A large fraction of the cost of coal and ores is due to the need
to transport the valuable product, as well as waste rock, from the
deep underground or open pit mine site.
In open pit mines, giant trucks costing up to a million dollars
each, carry ore from the bottom of the pit to its rim and beyond,
where it is locally processed or shipped by rail to a distant plant.
The trucks have to slowly wind their way up the spiral haulage road
on the wall of the pit. A direct maglev line up the sidewall of
the pit would move the ore much more rapidly, and at much lower
cost.
In
underground mines an extensive and very expensive shaft and tunnel
system is required to transport ore and waste rock to the surface.
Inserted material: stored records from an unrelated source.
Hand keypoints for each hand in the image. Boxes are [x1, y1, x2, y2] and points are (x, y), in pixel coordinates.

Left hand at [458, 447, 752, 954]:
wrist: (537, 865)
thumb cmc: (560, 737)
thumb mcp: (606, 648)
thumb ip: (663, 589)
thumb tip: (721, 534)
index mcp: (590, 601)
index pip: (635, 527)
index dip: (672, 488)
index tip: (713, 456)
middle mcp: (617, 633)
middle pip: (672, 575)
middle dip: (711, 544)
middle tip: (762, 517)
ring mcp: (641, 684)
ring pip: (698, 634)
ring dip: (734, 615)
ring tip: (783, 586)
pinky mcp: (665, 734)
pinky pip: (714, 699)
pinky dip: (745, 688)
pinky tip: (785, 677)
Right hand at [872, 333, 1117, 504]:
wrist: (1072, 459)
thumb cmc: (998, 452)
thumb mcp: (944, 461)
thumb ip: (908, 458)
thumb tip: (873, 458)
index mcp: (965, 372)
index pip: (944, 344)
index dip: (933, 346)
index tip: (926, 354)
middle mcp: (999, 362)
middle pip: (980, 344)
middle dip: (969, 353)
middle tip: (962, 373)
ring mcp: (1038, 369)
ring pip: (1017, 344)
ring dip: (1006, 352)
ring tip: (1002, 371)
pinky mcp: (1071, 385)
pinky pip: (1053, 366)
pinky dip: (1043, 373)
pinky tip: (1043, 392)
Mine cars, or conveyer belts, move the ore and rock horizontally
from the working face through long tunnels to the shaft, or shafts,
where it is vertically lifted for thousands of feet to the surface.
Typically, the volume of waste rock which must be extracted in order
to construct the vast network of tunnels and shafts, is much greater
than the volume of actual ore.
Using
a maglev M-2000 mining system, the valuable ore could be lifted
along angled shafts that followed the actual ore veins, instead
of through the network of horizontal tunnels and vertical shafts.
This would greatly reduce the volume of waste rock to be excavated,
and consequently the cost of the product ore. In addition, the maglev
mining system would greatly reduce the number of engine powered
underground ore carriers, reducing both the operating cost and the
pollution of the miner's air supply.